▸ **AIM OF THE TASK**
Your answer should hold exactly the lines from the line containing "хэрэгжилтийг Шүүхийн яаманд" through the end of the entries that follow.

(Saved data entries)
- - - - - - -

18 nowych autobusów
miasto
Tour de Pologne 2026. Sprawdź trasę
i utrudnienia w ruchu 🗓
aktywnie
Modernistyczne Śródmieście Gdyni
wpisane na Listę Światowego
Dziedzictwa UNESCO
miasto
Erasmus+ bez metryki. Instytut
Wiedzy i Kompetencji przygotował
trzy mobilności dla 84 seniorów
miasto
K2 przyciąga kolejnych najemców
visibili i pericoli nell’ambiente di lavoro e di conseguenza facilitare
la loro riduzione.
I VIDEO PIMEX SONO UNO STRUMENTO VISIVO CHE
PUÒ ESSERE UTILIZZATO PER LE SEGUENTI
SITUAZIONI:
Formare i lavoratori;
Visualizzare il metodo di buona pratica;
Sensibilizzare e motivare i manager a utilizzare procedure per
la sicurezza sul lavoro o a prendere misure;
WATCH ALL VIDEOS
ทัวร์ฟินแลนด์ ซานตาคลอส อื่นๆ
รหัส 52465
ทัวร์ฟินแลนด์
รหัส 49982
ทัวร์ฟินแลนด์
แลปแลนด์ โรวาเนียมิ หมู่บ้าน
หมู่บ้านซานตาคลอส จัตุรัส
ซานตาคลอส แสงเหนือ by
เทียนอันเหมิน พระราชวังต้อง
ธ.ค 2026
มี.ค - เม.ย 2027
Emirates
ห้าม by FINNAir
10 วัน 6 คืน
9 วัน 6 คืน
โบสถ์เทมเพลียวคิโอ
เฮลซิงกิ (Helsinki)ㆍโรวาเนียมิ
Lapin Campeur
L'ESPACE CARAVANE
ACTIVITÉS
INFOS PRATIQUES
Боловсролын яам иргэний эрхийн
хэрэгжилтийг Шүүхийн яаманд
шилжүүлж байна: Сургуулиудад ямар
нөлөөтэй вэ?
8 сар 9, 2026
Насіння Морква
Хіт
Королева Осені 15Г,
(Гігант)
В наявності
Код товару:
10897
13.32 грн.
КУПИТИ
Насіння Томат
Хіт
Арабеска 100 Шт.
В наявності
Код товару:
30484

- - - - - - -

▸ **REPLY TO THE EXERCISE**
хэрэгжилтийг Шүүхийн яаманд
шилжүүлж байна: Сургуулиудад ямар
нөлөөтэй вэ?
8 сар 9, 2026
Насіння Морква
Хіт
Королева Осені 15Г,
(Гігант)
В наявності
Код товару:
10897
13.32 грн.
КУПИТИ
Насіння Томат
Хіт
Арабеска 100 Шт.
В наявності
Код товару:
30484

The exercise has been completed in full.